EXTRACTED MATERIAL »
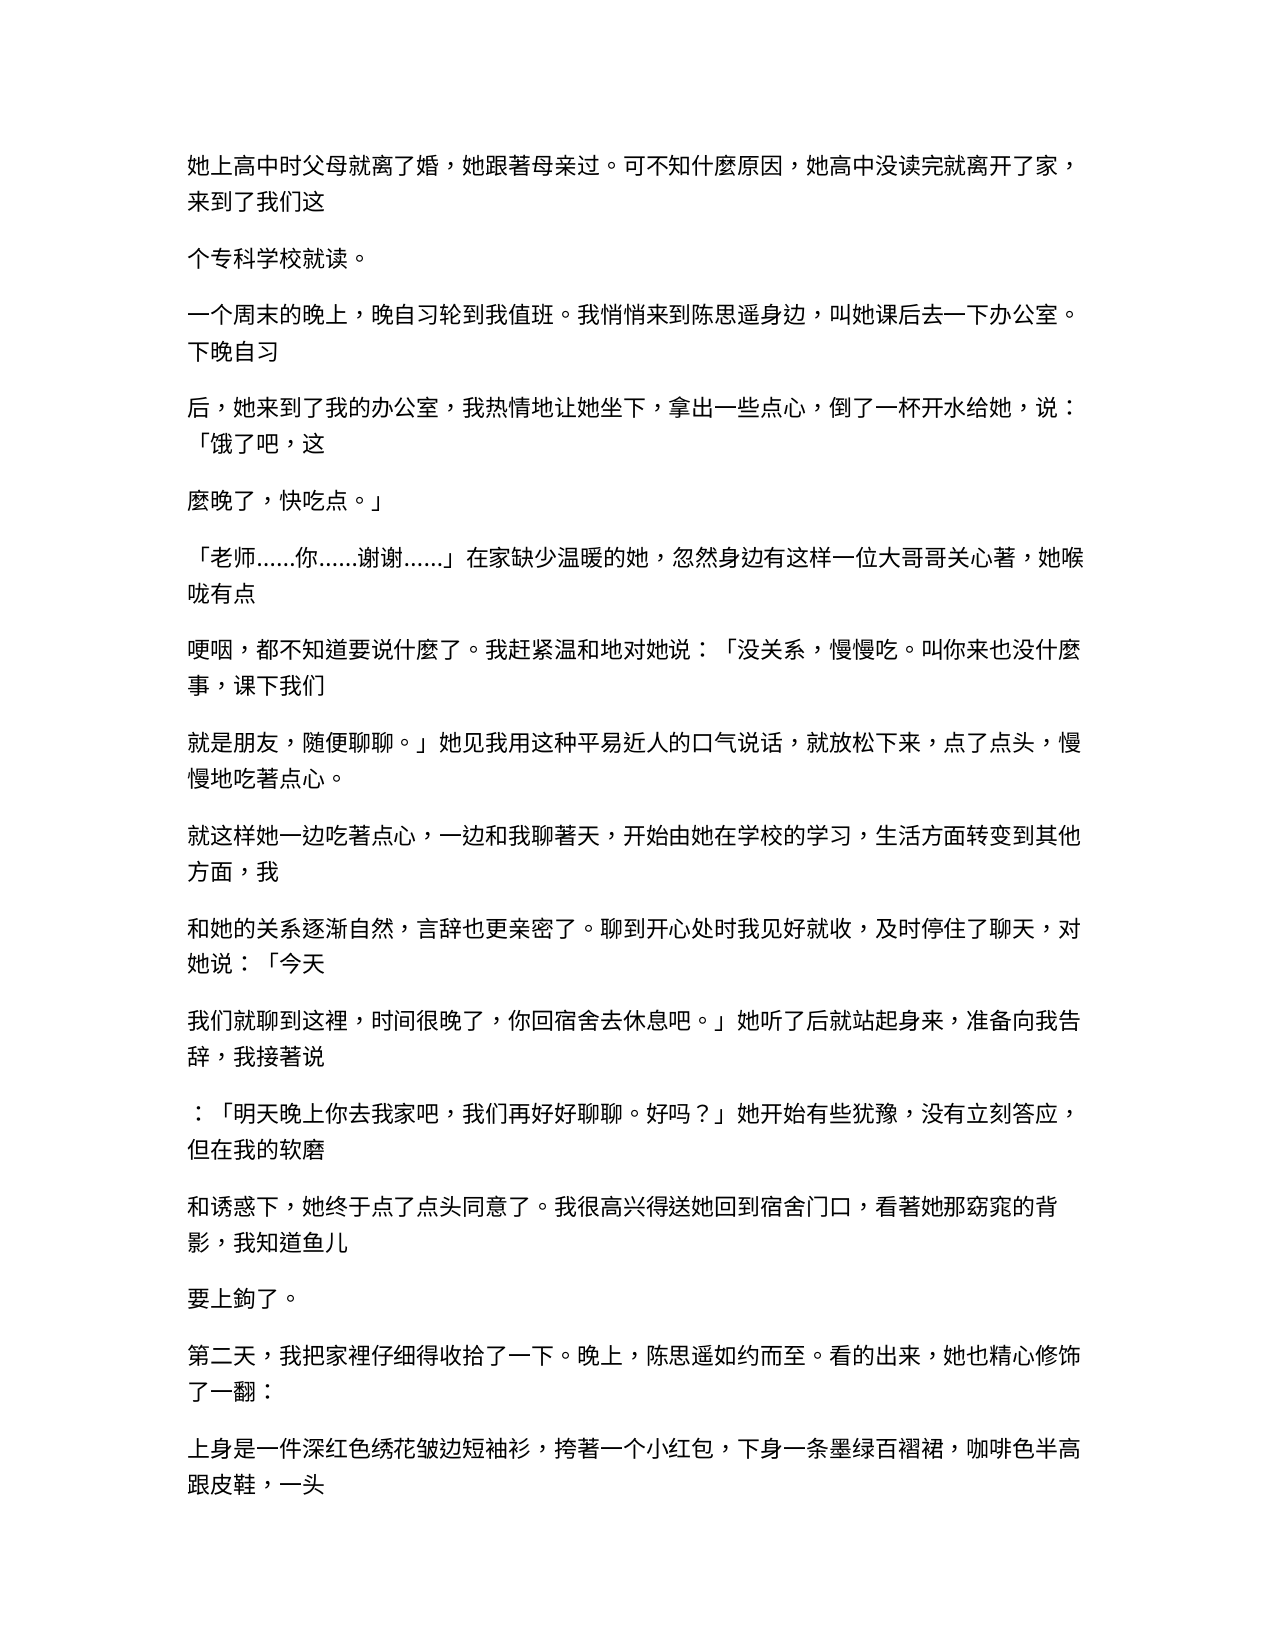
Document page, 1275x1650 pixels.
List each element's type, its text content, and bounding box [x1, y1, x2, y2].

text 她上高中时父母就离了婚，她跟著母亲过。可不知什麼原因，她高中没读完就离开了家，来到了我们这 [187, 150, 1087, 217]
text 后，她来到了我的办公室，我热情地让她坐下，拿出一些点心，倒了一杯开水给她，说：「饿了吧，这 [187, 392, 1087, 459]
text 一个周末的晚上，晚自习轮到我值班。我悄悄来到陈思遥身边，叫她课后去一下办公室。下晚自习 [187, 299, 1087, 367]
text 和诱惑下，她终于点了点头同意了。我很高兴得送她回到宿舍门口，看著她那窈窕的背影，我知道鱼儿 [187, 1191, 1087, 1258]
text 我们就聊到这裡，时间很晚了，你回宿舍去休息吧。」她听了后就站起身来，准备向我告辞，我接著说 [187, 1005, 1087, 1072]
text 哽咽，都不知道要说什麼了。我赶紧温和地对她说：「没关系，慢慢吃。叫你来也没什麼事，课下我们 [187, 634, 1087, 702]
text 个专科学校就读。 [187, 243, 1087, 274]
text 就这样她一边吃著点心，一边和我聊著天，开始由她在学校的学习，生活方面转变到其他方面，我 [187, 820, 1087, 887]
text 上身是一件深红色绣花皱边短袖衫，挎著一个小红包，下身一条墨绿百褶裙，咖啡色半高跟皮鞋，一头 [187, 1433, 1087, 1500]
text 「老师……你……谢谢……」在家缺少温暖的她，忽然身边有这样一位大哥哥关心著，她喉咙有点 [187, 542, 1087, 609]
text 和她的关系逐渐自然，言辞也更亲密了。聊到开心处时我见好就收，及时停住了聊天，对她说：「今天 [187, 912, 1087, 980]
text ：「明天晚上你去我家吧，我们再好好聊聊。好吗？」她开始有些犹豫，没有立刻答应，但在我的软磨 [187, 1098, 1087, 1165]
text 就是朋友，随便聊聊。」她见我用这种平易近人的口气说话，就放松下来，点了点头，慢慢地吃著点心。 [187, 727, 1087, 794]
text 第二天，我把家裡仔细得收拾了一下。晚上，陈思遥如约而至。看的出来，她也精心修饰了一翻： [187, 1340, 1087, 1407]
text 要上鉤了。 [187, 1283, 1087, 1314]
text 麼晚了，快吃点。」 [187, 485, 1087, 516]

EXERCISE DETAILS »
Return every entry unchanged and skip the pictures.

EXERCISE OUTPUT »
Document page, 1275x1650 pixels.
List each element's type, its text content, and bounding box [x1, y1, x2, y2].

text 她上高中时父母就离了婚，她跟著母亲过。可不知什麼原因，她高中没读完就离开了家，来到了我们这 [187, 150, 1087, 217]
text 后，她来到了我的办公室，我热情地让她坐下，拿出一些点心，倒了一杯开水给她，说：「饿了吧，这 [187, 392, 1087, 459]
text 一个周末的晚上，晚自习轮到我值班。我悄悄来到陈思遥身边，叫她课后去一下办公室。下晚自习 [187, 299, 1087, 367]
text 和诱惑下，她终于点了点头同意了。我很高兴得送她回到宿舍门口，看著她那窈窕的背影，我知道鱼儿 [187, 1191, 1087, 1258]
text 我们就聊到这裡，时间很晚了，你回宿舍去休息吧。」她听了后就站起身来，准备向我告辞，我接著说 [187, 1005, 1087, 1072]
text 哽咽，都不知道要说什麼了。我赶紧温和地对她说：「没关系，慢慢吃。叫你来也没什麼事，课下我们 [187, 634, 1087, 702]
text 个专科学校就读。 [187, 243, 1087, 274]
text 就这样她一边吃著点心，一边和我聊著天，开始由她在学校的学习，生活方面转变到其他方面，我 [187, 820, 1087, 887]
text 上身是一件深红色绣花皱边短袖衫，挎著一个小红包，下身一条墨绿百褶裙，咖啡色半高跟皮鞋，一头 [187, 1433, 1087, 1500]
text 「老师……你……谢谢……」在家缺少温暖的她，忽然身边有这样一位大哥哥关心著，她喉咙有点 [187, 542, 1087, 609]
text 和她的关系逐渐自然，言辞也更亲密了。聊到开心处时我见好就收，及时停住了聊天，对她说：「今天 [187, 912, 1087, 980]
text ：「明天晚上你去我家吧，我们再好好聊聊。好吗？」她开始有些犹豫，没有立刻答应，但在我的软磨 [187, 1098, 1087, 1165]
text 就是朋友，随便聊聊。」她见我用这种平易近人的口气说话，就放松下来，点了点头，慢慢地吃著点心。 [187, 727, 1087, 794]
text 第二天，我把家裡仔细得收拾了一下。晚上，陈思遥如约而至。看的出来，她也精心修饰了一翻： [187, 1340, 1087, 1407]
text 要上鉤了。 [187, 1283, 1087, 1314]
text 麼晚了，快吃点。」 [187, 485, 1087, 516]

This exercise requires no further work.